The premiere exhibition, which fills all the rooms, opened on Oct. 30.Sergei Melikhov / Museum of the History of the Gulag
"Today's event resonates far beyond the city’s limits, even if it is the capital,” said Natalia Solzhenitsyna, the wife of Nobel Laureate Alexander Solzhenitsyn, author of “The Gulag Archipelago,” at the opening ceremony for the museum. “It is felt nationwide."
Gulag – an acronym that has become known throughout the world – refers to the once secretive Main Directorate for Corrective Labor Camps. It decided the fate of millions of prisoners, so it is not surprising that the name of the agency later became the symbolic word used to represent Stalin's repressions.

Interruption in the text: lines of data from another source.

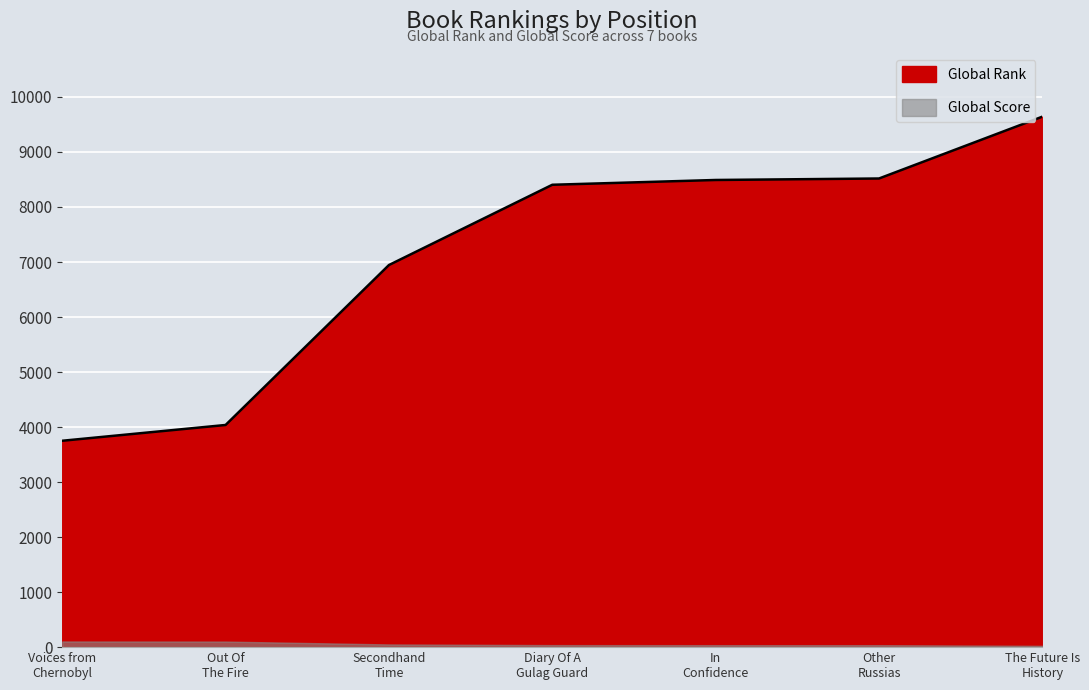

The value at Voices from Chernobyl is 1679. True or false?

False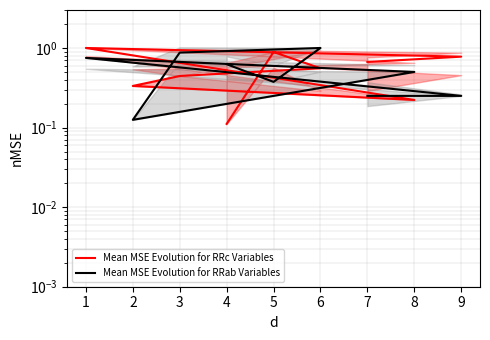

Between which two adjacent categories do Mean MSE Evolution for RRab Variables and Mean MSE Evolution for RRc Variables first intersect?

1 and 8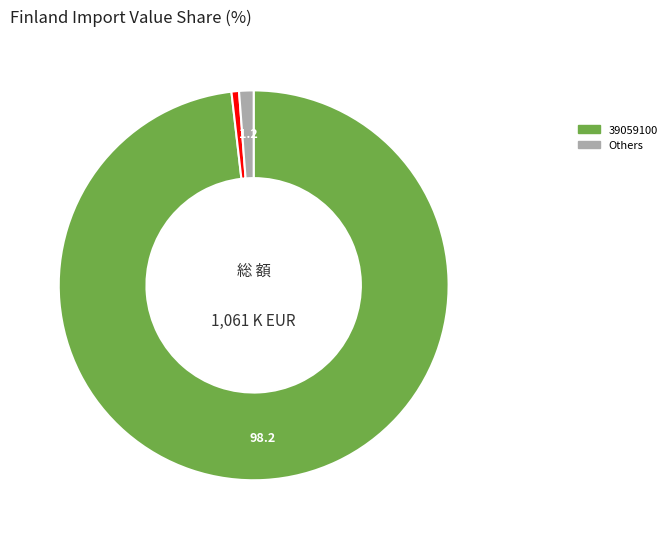

Does any single category account for the majority?

Yes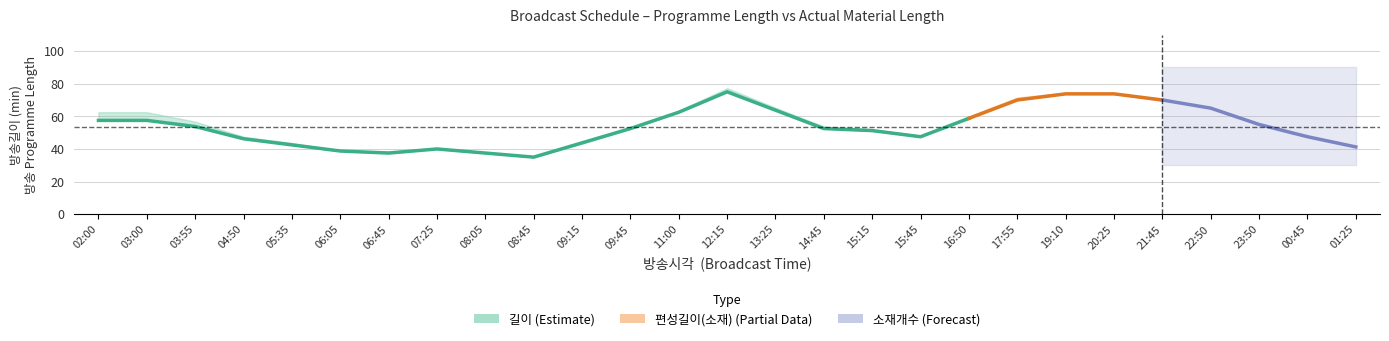

True or false: 편성길이(소재) has more than 1 interior local peaks.

True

In 2001, the Museum of the History of the Gulag was founded in Moscow on the initiative of Anton Antonov-Ovseyenko – a historian and social commentator, who passed through the prisons and camps as the son of an "enemy of the people."
Almost immediately after opening to the public in 2004, it became clear that the project lacked space, storerooms and financing to fully implement its activities.

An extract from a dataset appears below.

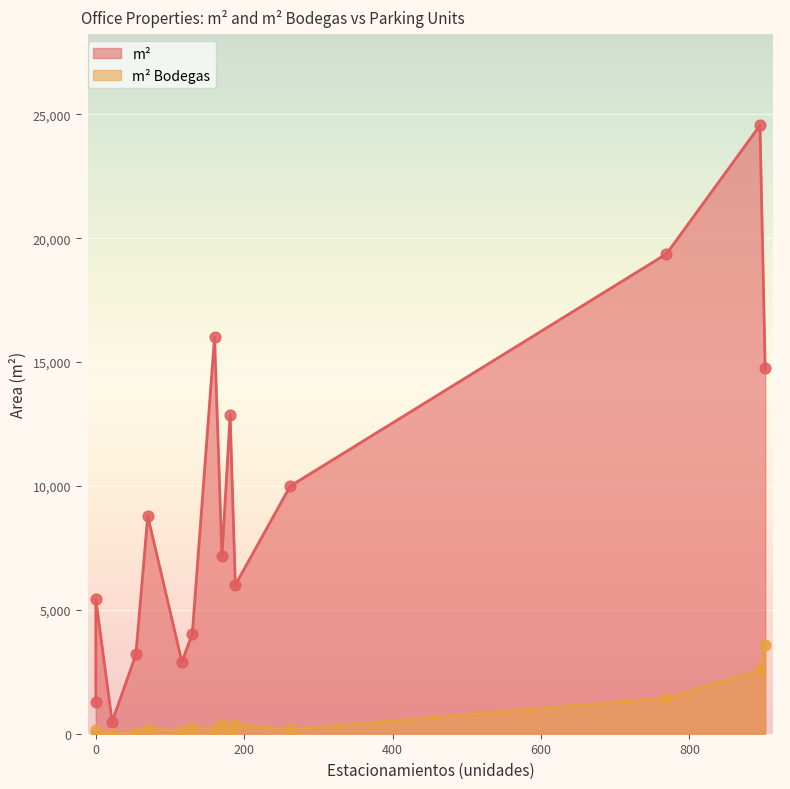

Which series reaches the minimum Y coordinate?

m² Bodegas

The idea of a new building for the museum and expanding its capacity was strongly supported by the Moscow city administration.
The museum is located near the city center. Source: Yury Palmin / Museum of the History of the Gulag
The museum is housed in an early 20th-century four-story residential building, located on Pervy samotechny pereulok (alley) near the city center and was renovated by Kontora, a Moscow-based architectural bureau.

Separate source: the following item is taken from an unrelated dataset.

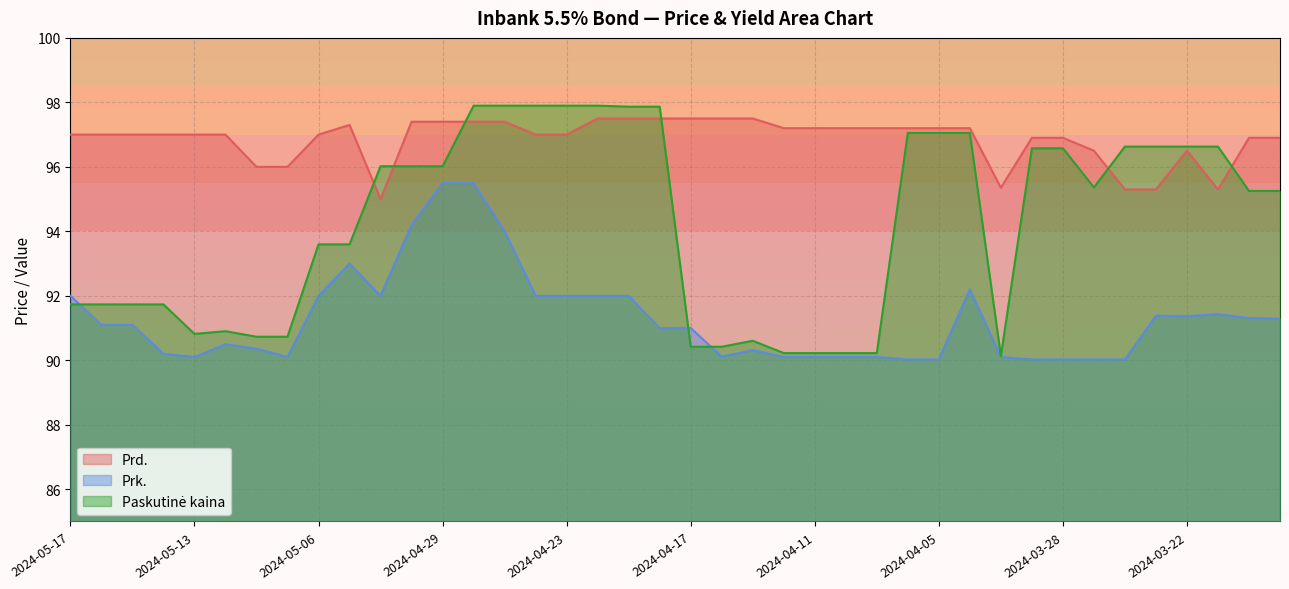

After their last crossing, which series has the higher values: Prd. or Paskutinė kaina?

Prd.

"With the move to the new building we are going from being a small museum into a large museum center of international stature," said Roman Romanov, the museum's director.
"We have increased the exhibition space by nine times, have received plenty of space for storage of exhibits and have expanded opportunities for research,” says Romanov. “We already have a volunteer center and a studio of visual anthropology here; a bookstore and library will be opening soon."
The premiere exhibition, which fills all the rooms, opened on October 30, the Day of Remembrance of the Victims of Political Repression. The exposition project, slated to last for one year, has been implemented with the participation of 25 Russian museums and archives, each of which is devoted to specific aspects of the Gulag’s history.